DIRECTIVE:
Would you repeat exactly the part of the listing below that runs from the line containing "## 0.0.57 (2022-08-04)" down to the line containing "set source folder", inclusive, and nothing else?

RECORD SET:

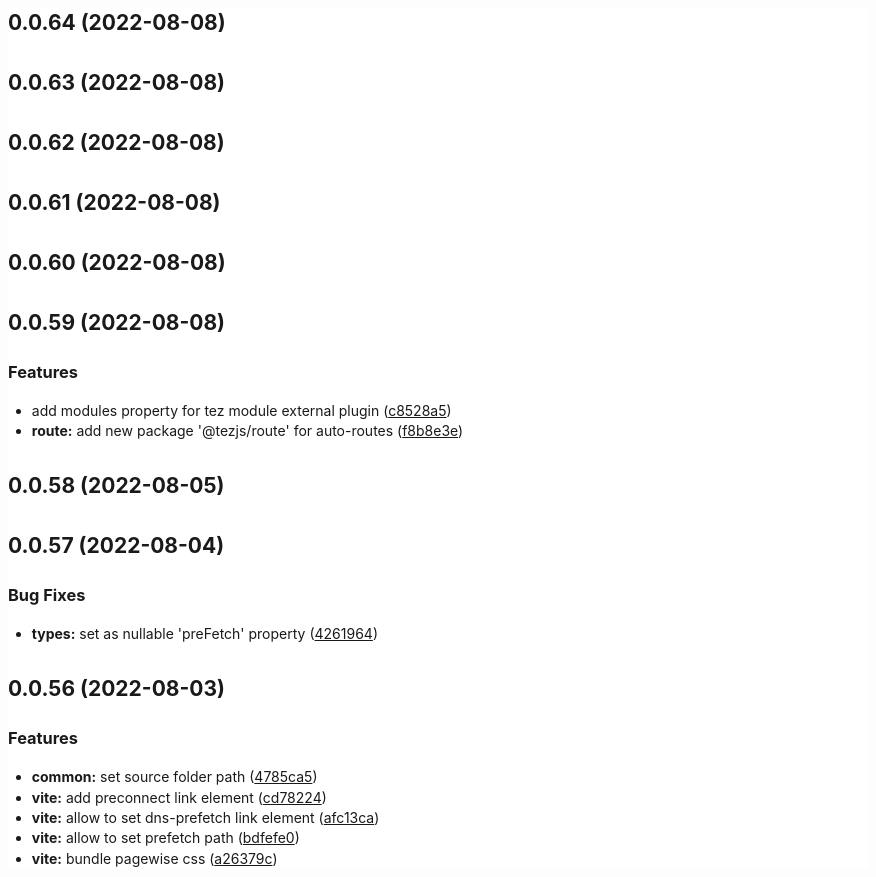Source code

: ## 0.0.64 (2022-08-08)



## 0.0.63 (2022-08-08)



## 0.0.62 (2022-08-08)



## 0.0.61 (2022-08-08)



## 0.0.60 (2022-08-08)



## 0.0.59 (2022-08-08)


### Features

* add modules property for tez module external plugin ([c8528a5](https://github.com/tezjs/tez.js/commit/c8528a57e52960e9847888c4602474a1df7fa911))
* **route:** add new package '@tezjs/route' for auto-routes ([f8b8e3e](https://github.com/tezjs/tez.js/commit/f8b8e3e255ee069e7326845a9f08ee45e37591a0))



## 0.0.58 (2022-08-05)



## 0.0.57 (2022-08-04)


### Bug Fixes

* **types:** set as nullable 'preFetch' property ([4261964](https://github.com/tezjs/tez.js/commit/42619640072af4f1e62ef2a547140c677254396e))



## 0.0.56 (2022-08-03)


### Features

* **common:** set source folder path ([4785ca5](https://github.com/tezjs/tez.js/commit/4785ca5d27ff315a31132a5fc475fba413937338))
* **vite:** add preconnect link element ([cd78224](https://github.com/tezjs/tez.js/commit/cd7822466675fab2dcbb7a559ee24d4f54362fad))
* **vite:** allow to set dns-prefetch link element ([afc13ca](https://github.com/tezjs/tez.js/commit/afc13cafdadbd67ebfe80f8ed31471b809a0c25a))
* **vite:** allow to set prefetch path ([bdfefe0](https://github.com/tezjs/tez.js/commit/bdfefe0afdfdc9fdf7263fd46c8c43934e5e23cd))
* **vite:** bundle pagewise css ([a26379c](https://github.com/tezjs/tez.js/commit/a26379ccfc1c41d1d7392659733f046bceb96358))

TASK RESPONSE:
## 0.0.57 (2022-08-04)


### Bug Fixes

* **types:** set as nullable 'preFetch' property ([4261964](https://github.com/tezjs/tez.js/commit/42619640072af4f1e62ef2a547140c677254396e))



## 0.0.56 (2022-08-03)


### Features

* **common:** set source folder path ([4785ca5](https://github.com/tezjs/tez.js/commit/4785ca5d27ff315a31132a5fc475fba413937338))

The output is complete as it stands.